そしてもっと心配なのが、スタンドの転倒やタブレットの落下だ。布団で台座を覆っているのでよほどのことがなければ顔側に倒れることはないと思うが、眠っている間に無意識に手や頭をぶつけて倒してしまうことがないとは言えない。顔面にアームやタブレットが落下してきたときのことを考えるとゾッとするので、できるだけ脇に片付けてから眠りにつくべきだろう。
どれも快適すぎて1つには絞れないが、予算に合わせて最高のごろ寝テレビを
3つのパターンのなかで、最も満足度が高いのはpopIn Aladdin 2だろうか。配線も、映像を遮ることもほとんどなく、再セッティングなしに使いたい時にすぐに電源を入れて使える気軽さがある。それでいてプロジェクターとしてのスペックも高い。一度でも体験すれば離れがたく感じる、まさに魔法(のランプ)のような魅力をもつ実用度MAXな製品だ。
Nebula Vega Portableは、ごろ寝テレビだけに使うのはもったいないくらいの高機能で、寝室よりはどちらかというとリビングのエンタメマシンとして活躍させたくなるタイプ。HDMI入力端子を装備しているから、ゲーム機を接続するのもいいし、コンパクトさを活かして仕事用を兼ねた公私両用のプロジェクターにしてしまうのもアリかもしれない。個人的には、メインはごろ寝用で、時々リビングに移動して家族で動画を楽しむ、という使い方が一番楽しめそうだ。

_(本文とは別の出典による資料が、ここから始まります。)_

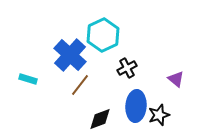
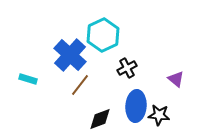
black star: rotated 25 degrees clockwise
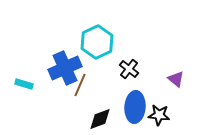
cyan hexagon: moved 6 px left, 7 px down
blue cross: moved 5 px left, 13 px down; rotated 24 degrees clockwise
black cross: moved 2 px right, 1 px down; rotated 24 degrees counterclockwise
cyan rectangle: moved 4 px left, 5 px down
brown line: rotated 15 degrees counterclockwise
blue ellipse: moved 1 px left, 1 px down
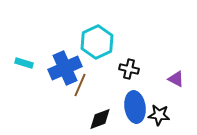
black cross: rotated 24 degrees counterclockwise
purple triangle: rotated 12 degrees counterclockwise
cyan rectangle: moved 21 px up
blue ellipse: rotated 12 degrees counterclockwise
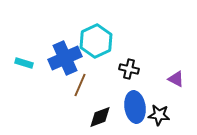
cyan hexagon: moved 1 px left, 1 px up
blue cross: moved 10 px up
black diamond: moved 2 px up
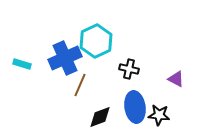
cyan rectangle: moved 2 px left, 1 px down
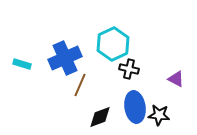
cyan hexagon: moved 17 px right, 3 px down
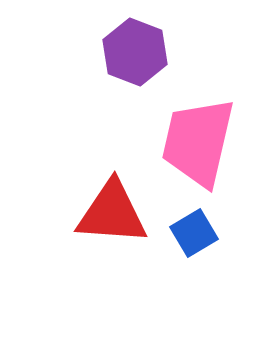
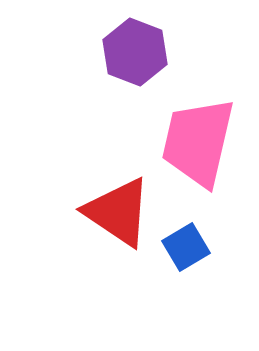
red triangle: moved 6 px right, 1 px up; rotated 30 degrees clockwise
blue square: moved 8 px left, 14 px down
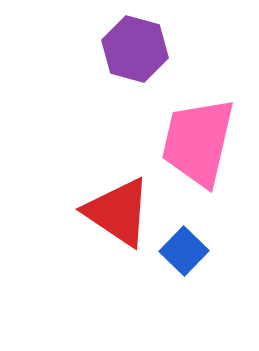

眠っている間に顔面直撃する不安に怯えることさえなければ、タブレットとスタンドの組み合わせはコストパフォーマンスが高い。自分1人のみの、パーソナルなごろ寝テレビ視聴環境を作り上げるのに最適なパターンでもある。手を持ち上げて操作しないで済むように、ワイヤレスマウスも一緒に使うとより怠惰なごろ寝視聴がはかどるに違いない。
どのパターンもそれぞれにメリット・デメリット、楽しみ方の違いなどがあって、どれか1つに絞るのは難しいが、予算や室内設備の条件などが合えばぜひともpopIn Aladdin 2やNebula Vega Portableをおすすめしたい。予算がなければ、まずはタブレット&スタンドで始めてみて、とりあえずごろ寝テレビの良さを体感してみてほしい。